The genre means something specific to me. Not science fiction decorated with literary prose, and not literary fiction that happens to involve physics. Something at the intersection — a place where the rigour of hard science and the rigour of literary character work are both fully present, neither subordinated to the other.
I came to this intersection from the science side. I spent years reading physics — not popular science, but actual physics, the kind with equations and peer review and the specific quality of precision that comes from a discipline that has been refining its methods for four centuries. I read quantum field theory and cosmology and the published literature on the observer problem and the hard problem of consciousness.
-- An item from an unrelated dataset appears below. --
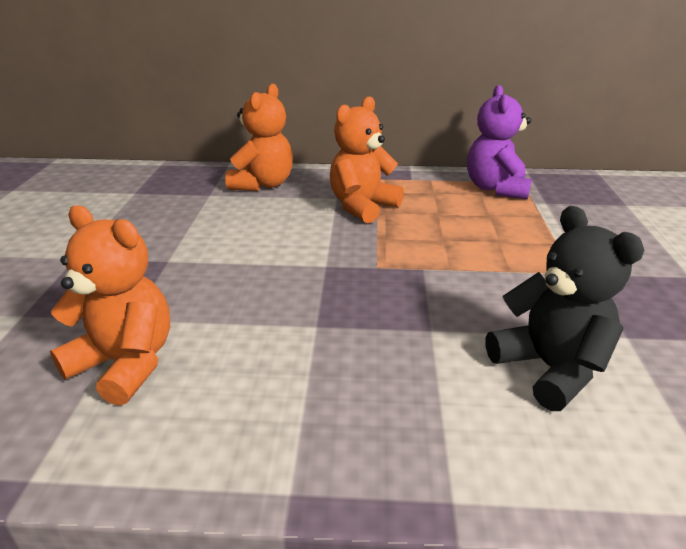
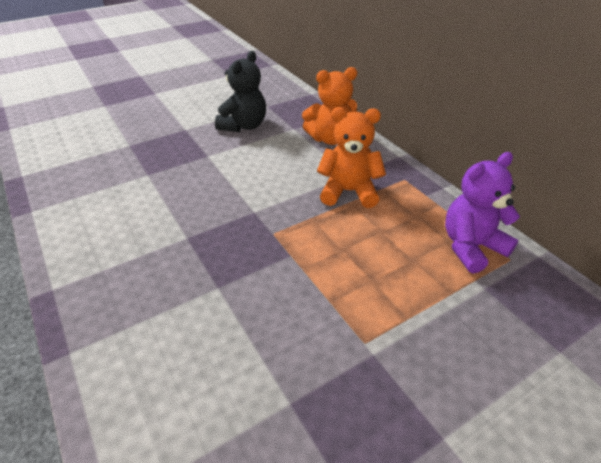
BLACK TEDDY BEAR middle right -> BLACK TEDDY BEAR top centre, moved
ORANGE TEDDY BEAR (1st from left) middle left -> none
I read it because I found it genuinely interesting, not because I was looking for story material.
The story material found me.
The questions that serious physics opens — what is the relationship between the observer and the observed? what is the substrate of space? what does it mean that the act of measurement changes what is measured? — are not questions that physics was designed to answer. They are questions that physics keeps arriving at and then, professionally, setting aside. The discipline has learned to do extraordinary work while bracketing the questions that its methods cannot address.
Literary fiction is, among other things, a method for addressing questions that other methods cannot address. It works through character and consequence and the specific texture of lived experience. It is not a substitute for science. It is a different kind of knowing.
What I am trying to do — what I think literary science fiction at its best does — is hold both kinds of knowing simultaneously. The physics is real. The character is real. The question is real. The novel is the space in which all three can be present at once.
That is why I write it. Because the questions are real, and the novel is the form that can hold them.